Coinbase (NASDAQ:COIN) has made it possible to access USDC instantly by borrowing against Bitcoin, Ethereum, and other supported assets—without selling holdings or undergoing traditional credit checks. The feature, powered by the Morpho lending protocol on Base, allows eligible users to deposit crypto as collateral and receive USDC directly into their accounts in minutes. This approach flips the traditional model in a way that consumers and businesses can access the capital they need without all the hassle they encounter with TradFi platforms.
Historically, accessing cash from appreciated crypto meant selling assets, triggering potential capital gains taxes and forfeiting future upside.
Now, holders can maintain their positions while gaining spending power. The loans are overcollateralized, with users able to borrow up to $5 million in USDC against Bitcoin (and lower limits for Ethereum), subject to maintaining a healthy loan-to-value ratio below 86% to avoid liquidation.
Interest rates start as low as 5% with no fixed repayment schedule—borrowers can repay whenever convenient.
The process integrates seamlessly within the Coinbase app: collateral moves on-chain to Morpho smart contracts, while USDC arrives instantly for use, trading, or conversion.

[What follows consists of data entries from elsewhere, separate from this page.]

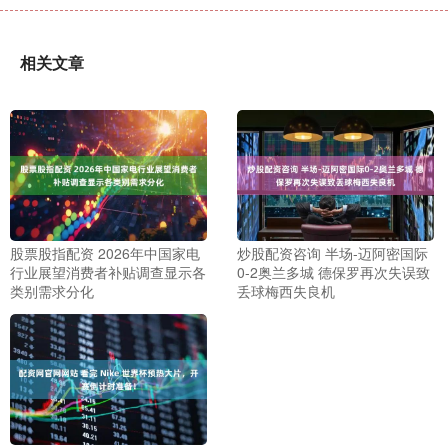
相关文章
股票股指配资 2026年中国家电
炒股配资咨询 半场-迈阿密国际
行业展望消费者补贴调查显示各
0-2奥兰多城 德保罗再次失误致
类别需求分化
丢球梅西失良机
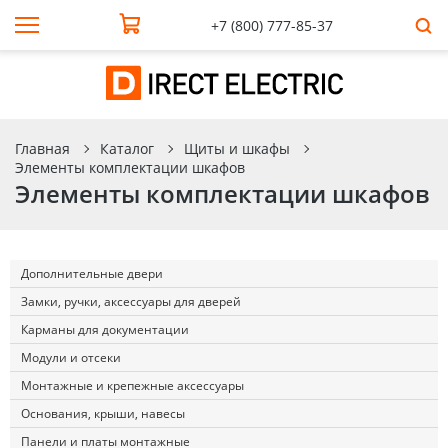
+7 (800) 777-85-37
Главная
Каталог
Щиты и шкафы
Элементы комплектации шкафов
Элементы комплектации шкафов
Дополнительные двери
Замки, ручки, аксессуары для дверей
Карманы для документации
Модули и отсеки
Монтажные и крепежные аксессуары
Основания, крыши, навесы
Панели и платы монтажные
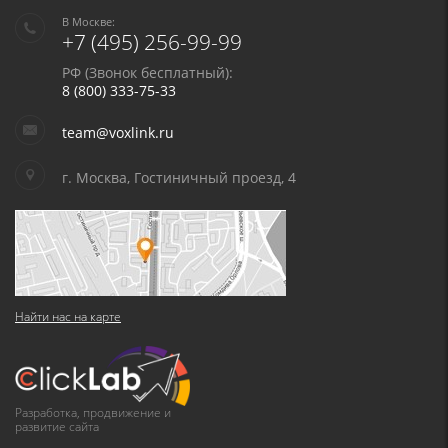
В Москве:
+7 (495) 256-99-99
РФ (Звонок бесплатный):
8 (800) 333-75-33
team@voxlink.ru
г. Москва, Гостиничный проезд, 4
Найти нас на карте
Разработка, продвижение и
развитие сайта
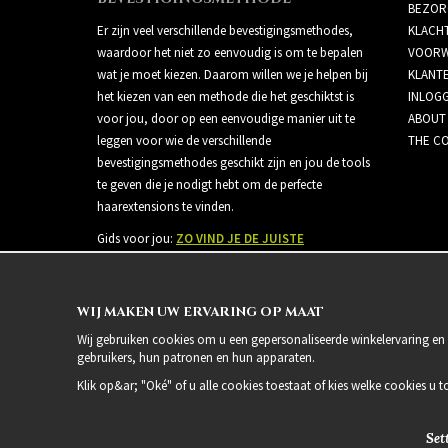
BEZOR
Er zijn veel verschillende bevestigingsmethodes,
KLACH
waardoor het niet zo eenvoudig is om te bepalen
VOORW
wat je moet kiezen. Daarom willen we je helpen bij
KLANT
het kiezen van een methode die het geschiktst is
INLOG
voor jou, door op een eenvoudige manier uit te
ABOUT
leggen voor wie de verschillende
THE CO
bevestigingsmethodes geschikt zijn en jou de tools
te geven die je nodigt hebt om de perfecte
haarextensions te vinden.
Gids voor jou:
ZO VIND JE DE JUISTE
BEVESTIGINGSMETHODE
WIJ MAKEN UW ERVARING OP MAAT
Wij gebruiken cookies om u een gepersonaliseerde winkelervaring en 
gebruikers, hun patronen en hun apparaten.
Klik op&ar; "Oké" of u alle cookies toestaat of kies welke cookies u t
Set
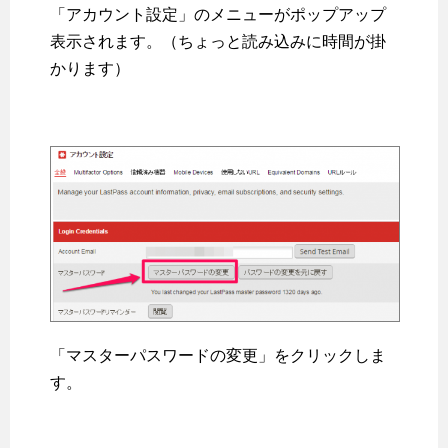
「アカウント設定」のメニューがポップアップ
表示されます。（ちょっと読み込みに時間が掛
かります）
「マスターパスワードの変更」をクリックしま
す。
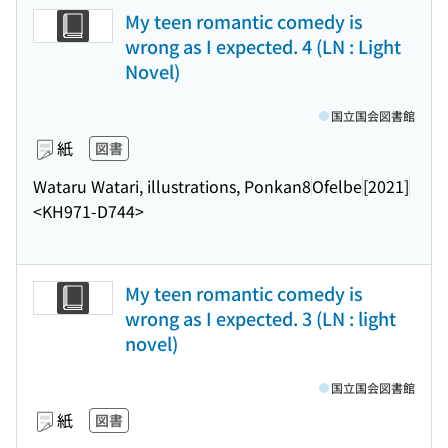
My teen romantic comedy is
wrong as I expected. 4 (LN : Light
Novel)
国立国会図書館
紙
図書
Wataru Watari, illustrations, Ponkan8
Ofelbe
[2021]
<KH971-D744>
My teen romantic comedy is
wrong as I expected. 3 (LN : light
novel)
国立国会図書館
紙
図書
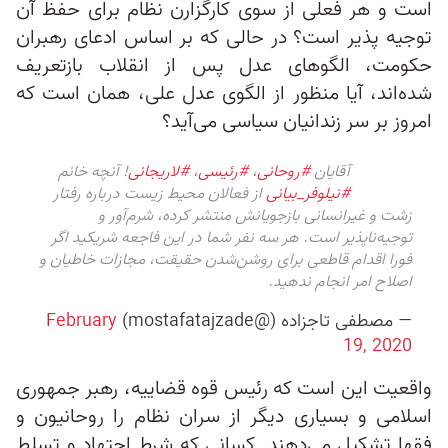
است و هر فعلی از سوی کارگزارن نظام برای حفظ آن
توجیه پذیر است؟ در حالی که بر اساس ادعای رهبران
حکومت، الگوهای عدل پس از انقلاب بازتعریف
شده‌اند، آیا منظور از الگوی عدل علی، همان است که
امروز بر سر زندانیان سیاسی می‌آید؟
آقایان
#روحانی
،
#رئیسی
،
#لاریجانی
! آنچه خانم
#نیلوفر_بیانی
از فعالان محیط زیست درباره رفتار
زشت و غیرانسانی بازجویانش منتشر کرده، شرم‌آور و
توجیه‌ناپذیر است. هر سه نفر شما در این فاجعه شریکید اگر
فورا اقدام قاطعی برای روشن‌شدن حقیقت، مجازات خاطیان و
اصلاح امر انجام ندهید.
— مصطفی تاجزاده (@mostafatajzade)
February
19, 2020
واقعیت این است که رئیس قوه قضاییه، رهبر جمهوری
اسلامی و بسیاری دیگر از سران نظام را روحانیون و
فقها تشکیل می‌دهند. کسانی که شرط اجتهاد و تسلط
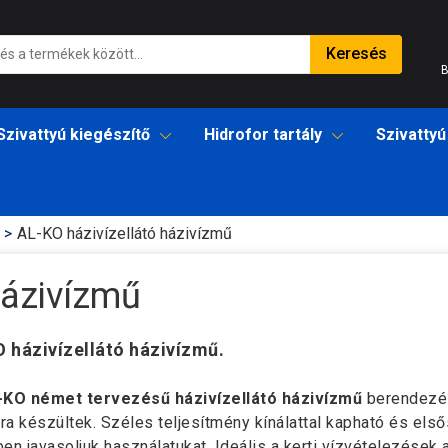
Keresés
B
Szivattyú kiegészítő
Hidrofor tartály
Szivattyú
AL-KO házivízellátó házivízmű
házivízmű
 házivízellátó házivízmű.
-KO német tervezésű házivízellátó házivízmű
berendezés
a készültek. Széles teljesítmény kínálattal kapható és el
en javasoljuk használatukat. Ideális a kerti vízvételezése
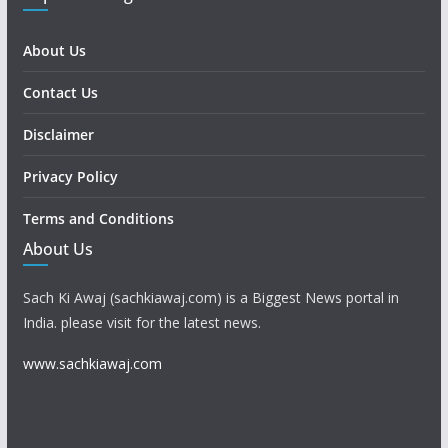
About Us
Contact Us
Disclaimer
Privacy Policy
Terms and Conditions
About Us
Sach Ki Awaj (sachkiawaj.com) is a Biggest News portal in
India. please visit for the latest news.
www.sachkiawaj.com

Importantly, Coinbase does not treat the borrowing transaction itself as a taxable event, preserving the original cost basis of the crypto.The timing adds weight.
The feature’s growing prominence coincides with legislative progress on the Digital Asset Market Clarity Act (CLARITY Act).
In mid-May 2026, the Senate Banking Committee had advanced the bill with bipartisan support, outlining clearer regulatory frameworks for digital commodities, stablecoins, and market structure.
While the legislation has not yet cleared full congressional passage, its momentum signals increasing institutional acceptance of crypto as legitimate financial infrastructure.
Proponents view this as more than a product update. By enabling collateralized borrowing directly on-chain through a major platform, Coinbase is positioning crypto as functional money rather than a pure speculative asset.
Users gain bank-like utility—liquidity on demand—while retaining ownership and exposure.
This mirrors long-standing practices in traditional finance, such as securities-backed loans, but operates with greater speed, transparency, and without intermediary credit assessments.
That said, risks remain inherent to crypto lending. Sharp price declines can trigger automatic liquidations and penalty fees.
Rates fluctuate based on on-chain market conditions, and availability is currently limited (US excluding New York, with expansion to the UK earlier in 2026). Smart contract and platform risks, though mitigated by audits, still apply.
The offering now seemingly represents a practical step toward integrating crypto into everyday financial activities. As regulatory clarity improves and on-chain infrastructure matures, tools like instant collateralized borrowing could reduce the friction between holding digital assets and meeting real-world cash requirments.